Subscribe-to-CVN-Blog-Graphic-small.png

Jury Hears Opening Statements In $400M+ Pabst/Miller Beer Brewing Brawl, CVN Webcasting Full Trial Live

Posted by David Siegel on Nov 12, 2018 3:36:18 PM

pabst

Milwaukee, WI - A Wisconsin state court jury heard opening statements Tuesday in a trial with more than $400 million at stake pitting Pabst Brewing Company against MillerCoors that stems from Miller’s efforts to end an agreement under which it brews Pabst’s beers.

The trial will be webcast live gavel-to-gavel by Courtroom View Network.

A CNBC report on the litigation detailed the high stakes for both sides:

“The center of the dispute is a decades-old agreement under which MillerCoors brews all of Pabst's legacy beers, including Pabst Blue Ribbon. The agreement is set to expire in 2020, but it has two options to renew. MillerCoors, facing declining volume in the U.S., has said it may not have the capacity to continue that relationship.
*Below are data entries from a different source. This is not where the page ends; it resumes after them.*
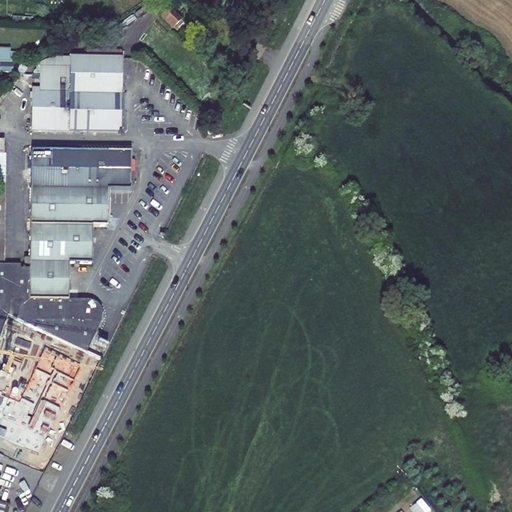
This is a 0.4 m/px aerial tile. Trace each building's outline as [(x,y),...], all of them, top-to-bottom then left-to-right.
[(183,21),(170,8),(163,15),(176,28),(183,21)] [(0,62),(9,63),(10,61),(11,60),(12,51),(0,50),(0,62)] [(39,64),(39,89),(31,89),(31,132),(120,133),(121,58),(56,58),(44,62),(39,64)] [(0,310),(6,315),(86,353),(102,318),(102,311),(98,305),(87,303),(67,302),(68,264),(91,264),(91,227),(106,227),(107,191),(130,191),(131,153),(31,152),(29,260),(29,267),(29,270),(20,270),(20,266),(5,266),(5,154),(0,154),(0,310)] [(0,502),(0,511),(8,511),(10,505),(0,502)]
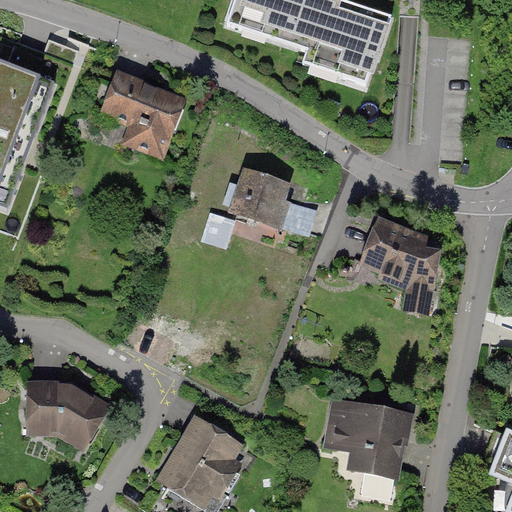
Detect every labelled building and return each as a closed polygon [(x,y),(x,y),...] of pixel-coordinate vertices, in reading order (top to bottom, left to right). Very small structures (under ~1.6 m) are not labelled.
[(344,0),(249,0),(243,21),(305,42),(302,51),(346,66),(341,79),(367,88),(378,56),(381,57),(393,21),(343,5),(344,0)] [(58,87),(0,65),(0,209),(9,213),(58,87)] [(185,105),(119,80),(105,116),(134,128),(126,147),(163,161),(185,105)] [(256,219),(315,231),(320,205),(304,202),(309,174),(267,166),(256,219)] [(444,246),(382,223),(362,276),(425,299),(444,246)] [(84,449),(107,410),(74,390),(33,389),(32,435),(61,435),(84,449)] [(414,418),(334,402),(320,470),(400,486),(414,418)] [(220,511),(255,456),(197,421),(158,487),(199,511),(220,511)] [(511,511),(511,437),(510,437),(486,511),(489,511),(511,511)]
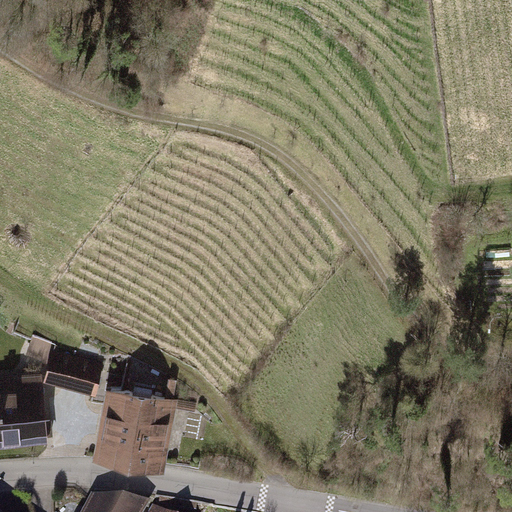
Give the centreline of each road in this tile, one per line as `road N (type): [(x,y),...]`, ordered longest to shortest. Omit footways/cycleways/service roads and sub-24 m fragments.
road 1 (track): [(0,42),(54,78),(270,146),(311,180),(423,328),(458,355),(511,365)]
road 2 (track): [(289,500),(215,402),(166,362),(90,327),(0,270)]
road 3 (residential): [(353,511),(104,472),(38,474)]
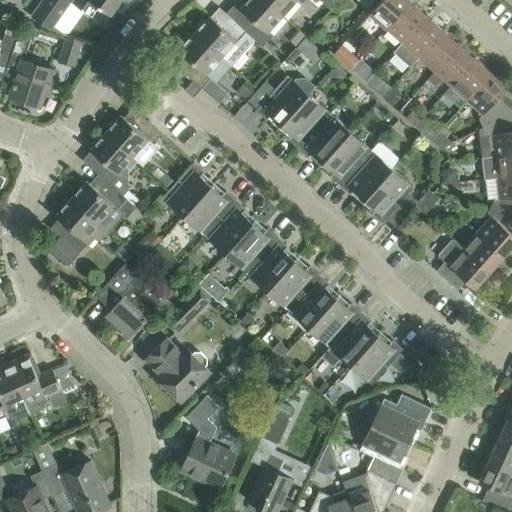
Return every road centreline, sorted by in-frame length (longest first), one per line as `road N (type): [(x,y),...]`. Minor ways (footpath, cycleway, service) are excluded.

The stakes for Pabst are high. Without that contract renewal, many of Pabst's beer brands will be orphaned. It is expensive to build a brewery and there are not many breweries across the U.S. built for the capacity a company as large as Past requires.

Pabst is accusing MillerCoors of breach of contract, breach of anti-competition laws, fraud and misrepresentation. MillerCoors contests those claims, arguing it has the right to determine whether it has the capacity to extend the contract.”

New call-to-action

Pabst’s trial team is headed by Adam Paris, a partner with Sullivan & Cromwell LLP based in their Los Angeles office, along with Robert Sacks and Jackson Trugman of the same firm. The California trial team is backed up by local Wisconsin counsel Brian Cahill and David Turek of Gabs Weber Mullins LLC, and by Ross Anderson and Emily Constantine of Husch Blackwell.

A Pabst spokesman said in an email that Miller, "willfully breached our 19-year agreement in an effort to stomp out the competition."

"Even though MillerCoors’ market power is much larger than Pabst’s, we will not allow this industry bully to push us around. We are confident that the court will see MillerCoors’ fabricated 'capacity' concerns for what they are: a thinly veiled, bad faith attempt to unlawfully hurt a competitor,” the company said in a statement. 

Miller is represented by an all Wisconsin-based team made up of Eric Van Vugt, Joshua Maggard, James Goldschmidt and Patrick Proctor-Brown of Quarles & Brady LLP.

A spokesperson for Miller could not be immediately reached for comment. 

Judge Timothy Witkowiak is presiding over the trial, which will run through the end of November. CVN’s coverage will commence with the start of opening statements.

The case is captioned Pabst Brewing Company LLC v. MillerCoors LLC, docket number 2016CV002536 in Milwaukee County Circuit Court.